→ **Texto dado**
━━━━━━
A ordem de trabalhos do III Congresso Colonial
Nacional, realizado na Sociedade de Geografia, em Lisboa, de 8 a 12 de Maio de
1930, previa múltiplos assuntos, sobre os quais tinham sido previamente
apresentadas quinze teses, cinco memórias e quatro comunicações[1].
Porém, logo na abertura dos trabalhos – perante
40 pessoas, «assistência reduzidíssima para a importância do acontecimento»[2] –, os
primeiros intervenientes consideravam as
teses prejudicadas pela recente publicação do projecto de Acto Colonial, cuja
imediata discussão entendiam necessária. Pelo contrário, os “situacionistas”
sustentavam tal não ser possível já que não havia sido previamente apresentada
qualquer tese sobre esta última matéria, como exigia o regulamento do Congresso.
Foi finalmente conseguida uma solução de compromisso: a sessão ordinária prosseguiria
a sua ordem de trabalhos e, no seu termo, abrir-se-ia uma sessão
extraordinária, destinada a discutir exclusivamente o Acto Colonial[3].
Nesta última, de 13 a 15 de Maio,
defrontaram-se duas correntes antagónicas[4].
Em calorosas intervenções, pronunciaram-se contra o projecto do Acto Colonial
os congressistas Carlos de Alpoim, Cunha Leal, Augusto Casimiro e Domingos
Pepulim. Eram a favor, sob liderança doutrinária e política de Henrique Galvão,
os congressistas Américo Chaves de Almeida, Garcia da Fonseca, João do Amaral,
comandante Correia da Silva e, embora apenas mediante intervenções escritas,
Pires Avelanoso, vice-almirante Hugo de Lacerda e coronel Eduardo Ferreira
Viana. Numa posição relativamente original, Caetano Gonçalves considerou que,
no essencial, o Acto Colonial, por um lado, recompilava a legislação anterior
e, por outro, reforçava a integridade e inalienabilidade do território colonial
e a política do Império; a intervenção de Nogueira de Lemos abordou
exclusivamente a questão das «concessões».
━━━━━━
Entradas de dados guardadas
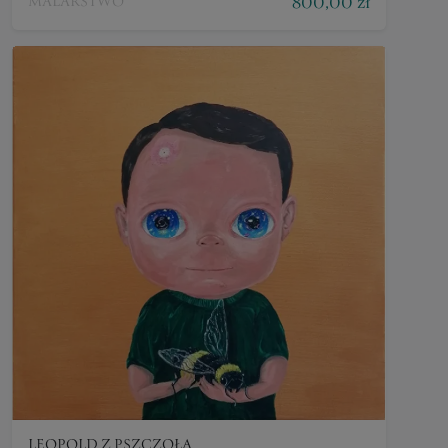
800,00 zł
MALARSTWO
LEOPOLD Z PSZCZOŁĄ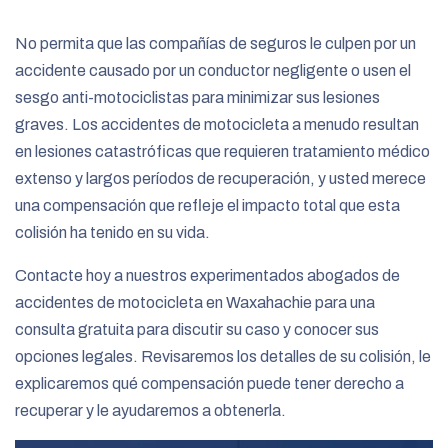
No permita que las compañías de seguros le culpen por un
accidente causado por un conductor negligente o usen el
sesgo anti-motociclistas para minimizar sus lesiones
graves. Los accidentes de motocicleta a menudo resultan
en lesiones catastróficas que requieren tratamiento médico
extenso y largos períodos de recuperación, y usted merece
una compensación que refleje el impacto total que esta
colisión ha tenido en su vida.
Contacte hoy a nuestros experimentados abogados de
accidentes de motocicleta en Waxahachie para una
consulta gratuita para discutir su caso y conocer sus
opciones legales. Revisaremos los detalles de su colisión, le
explicaremos qué compensación puede tener derecho a
recuperar y le ayudaremos a obtenerla.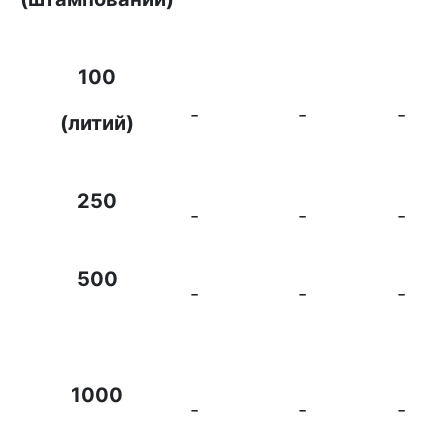
100
-
-
-
(литий)
250
-
-
-
500
-
-
-
1000
-
-
-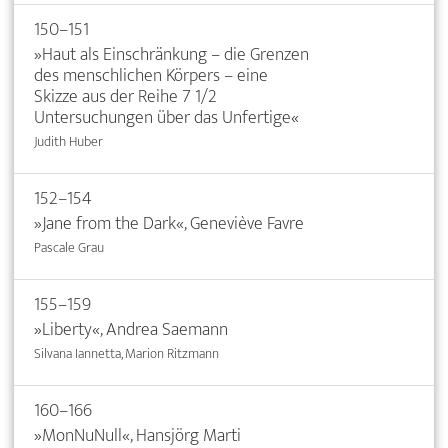
150–151
»Haut als Einschränkung – die Grenzen
des menschlichen Körpers – eine
Skizze aus der Reihe 7 1/2
Untersuchungen über das Unfertige«
Judith Huber
152–154
»Jane from the Dark«, Geneviève Favre
Pascale Grau
155–159
»Liberty«, Andrea Saemann
Silvana Iannetta, Marion Ritzmann
160–166
»MonNuNull«, Hansjörg Marti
━━━━━━
→ **Lista de atividades**
#1 Reproduza o trecho do texto sobre o III Congresso Colonial que começa nas palavras "sustentavam tal não" e termina depois das palavras "regulamento do Congresso.".
#2 Responda a estas perguntas com base no texto sobre o III Congresso Colonial:
(a) Em que cidade e em que datas se realizou o congresso?
(b) Quantas pessoas estavam presentes na abertura dos trabalhos?
(c) Que assunto abordou a intervenção de Nogueira de Lemos?

→ **Respostas do exercício**
#1
sustentavam tal não ser possível já que não havia sido previamente apresentada
qualquer tese sobre esta última matéria, como exigia o regulamento do Congresso.

#2
(a) Em Lisboa, de 8 a 12 de Maio de 1930.
(b) 40 pessoas.
(c) Exclusivamente a questão das «concessões».